General matrix multiplication (GEMM) is the primary compute kernel within the fully-connected and convolution layers of deep neural networks (DNNs). Though traditionally implemented as software libraries [6], dedicated GEMM hardware units have been introduced more recently, specifically in deep learning accelerators (DLAs) where the GEMM compute kernel is directly implemented as a matrix multiply unit [5]. This work focuses on a novel GEMM microarchitecture and direct CMOS implementation of low precision (2-8 bits) matrix multiply units targeting edge-native DLAs.

Lowering precision is fast becoming the de facto approach to increasing performance and decreasing energy consumption for DLAs. 16-bit formats for training are now widely used in industry. 16-bit accelerators are shown to provide 4x to 8x performance relative to 32-bit designs [11]. Further, authors in [11] report successful 4-bit based training on a collection of Deep Learning (DL) workloads with minimal accuracy loss. IBM researchers achieved 8-bit precision for training and 4-bit precision for inference across many DL datasets [12]. Ongoing research demonstrates the efficacy of pursuing low-precision compute to boost the hardware performance of current DLAs, with the potential of moving down to 4-bit and 2-bit compute while maintaining close to ideal inference accuracy.

■ ■ ■ ■

> **WHAT THIS EXERCISE ASKS**
a – In order of first appearance, give each distinct bracketed reference number cited in the passage on low-precision matrix multiply hardware.
b – Resume the passage on low-precision matrix multiply hardware, writing on from its final sentence.

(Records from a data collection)
■ ■ ■ ■

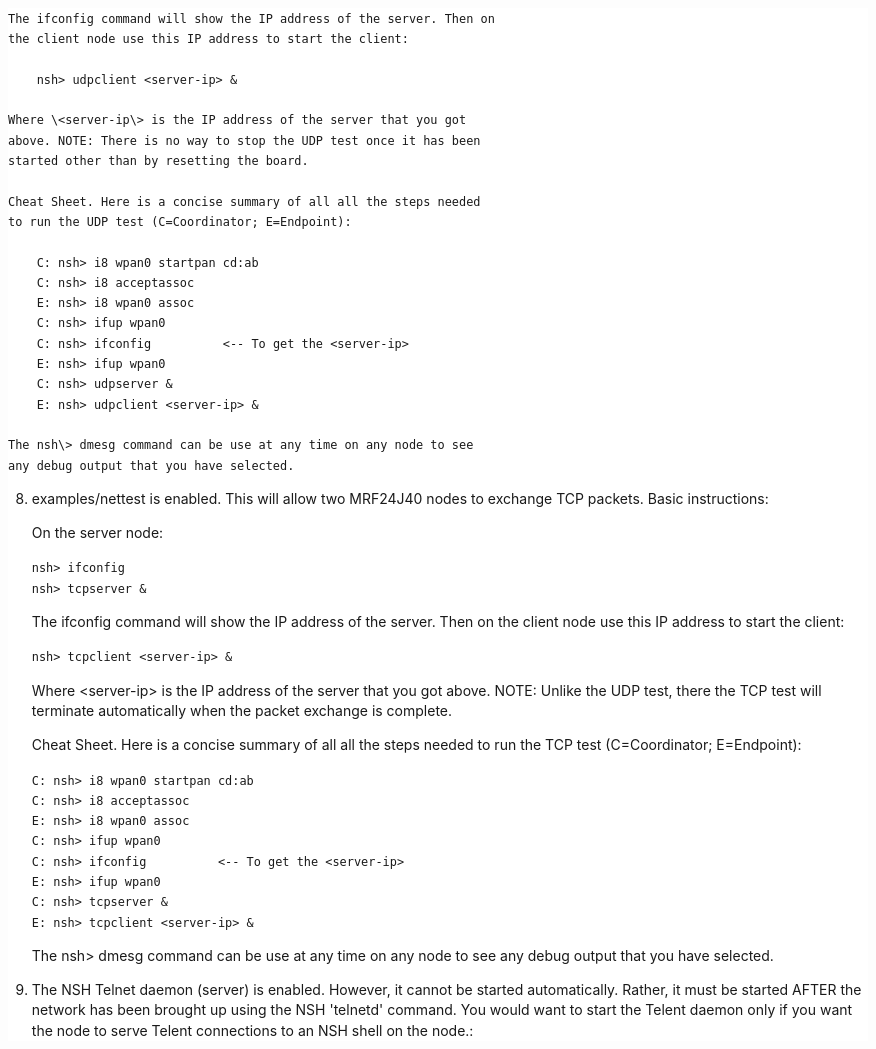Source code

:     The ifconfig command will show the IP address of the server. Then on
    the client node use this IP address to start the client:
    
        nsh> udpclient <server-ip> &
    
    Where \<server-ip\> is the IP address of the server that you got
    above. NOTE: There is no way to stop the UDP test once it has been
    started other than by resetting the board.
    
    Cheat Sheet. Here is a concise summary of all all the steps needed
    to run the UDP test (C=Coordinator; E=Endpoint):
    
        C: nsh> i8 wpan0 startpan cd:ab
        C: nsh> i8 acceptassoc
        E: nsh> i8 wpan0 assoc
        C: nsh> ifup wpan0
        C: nsh> ifconfig          <-- To get the <server-ip>
        E: nsh> ifup wpan0
        C: nsh> udpserver &
        E: nsh> udpclient <server-ip> &
    
    The nsh\> dmesg command can be use at any time on any node to see
    any debug output that you have selected.

8.  examples/nettest is enabled. This will allow two MRF24J40 nodes to
    exchange TCP packets. Basic instructions:
    
    On the server node:
    
        nsh> ifconfig
        nsh> tcpserver &
    
    The ifconfig command will show the IP address of the server. Then on
    the client node use this IP address to start the client:
    
        nsh> tcpclient <server-ip> &
    
    Where \<server-ip\> is the IP address of the server that you got
    above. NOTE: Unlike the UDP test, there the TCP test will terminate
    automatically when the packet exchange is complete.
    
    Cheat Sheet. Here is a concise summary of all all the steps needed
    to run the TCP test (C=Coordinator; E=Endpoint):
    
        C: nsh> i8 wpan0 startpan cd:ab
        C: nsh> i8 acceptassoc
        E: nsh> i8 wpan0 assoc
        C: nsh> ifup wpan0
        C: nsh> ifconfig          <-- To get the <server-ip>
        E: nsh> ifup wpan0
        C: nsh> tcpserver &
        E: nsh> tcpclient <server-ip> &
    
    The nsh\> dmesg command can be use at any time on any node to see
    any debug output that you have selected.

9.  The NSH Telnet daemon (server) is enabled. However, it cannot be
    started automatically. Rather, it must be started AFTER the network
    has been brought up using the NSH 'telnetd' command. You would want
    to start the Telent daemon only if you want the node to serve Telent
    connections to an NSH shell on the node.:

■ ■ ■ ■

> **SOLVED TASKS**
a – 6, 5, 11, 12

b –
Unary computing has been touted as a promising solution to building area and energy-optimized GEMM units [4]. This



Fig. 1: Rate-Unary Encoding vs. Temporal-Unary Encoding vs. 3-Bit Binary Encoding for the value '5'

paradigm substitutes the need for multiple parallel bits in binary computing with serial unary bitstreams, resulting in significantly simpler and more energy-efficient hardware [1], [7], [9], [13]. Unary computing can manifest in two forms of encoding: rate-based unary and temporal-based unary; and two formats: unipolar (unsigned) or bipolar (signed) [13]. Data representation in rate-based unary coding is based on the frequency of 1s and 0s within a bitstream, with the number of 1s in the bitstream proportional to the data value. For temporal-based unary encoding, data is represented in the form of a sequence of 1s followed by a sequence of 0s, with the number of consecutive 1s representing the value. In contrast to temporal coding, rate coding results in approximate computation and suffers from the correlation problem [2]. Fig. 1 illustrates the three data encoding schemes of: 1) rate-based unary, 2) temporal-based unary, and 3) conventional binary.

Recent work on *unified*-unary GEMM design, uGEMM [13], depicts the state-of-the-art in all key hardware metrics. Although it supports temporal encoding, the underlying hardware is still rate-based targeting stochastic computing. While uGEMM focuses on *unified* encoding-agnostic hardware, our goal is to extract maximum area-power-energy efficiency by specializing the hardware for temporal encoding. Further, we believe, GEMM hardware targeting current DLAs should ideally perform *exact* compute with no accuracy loss.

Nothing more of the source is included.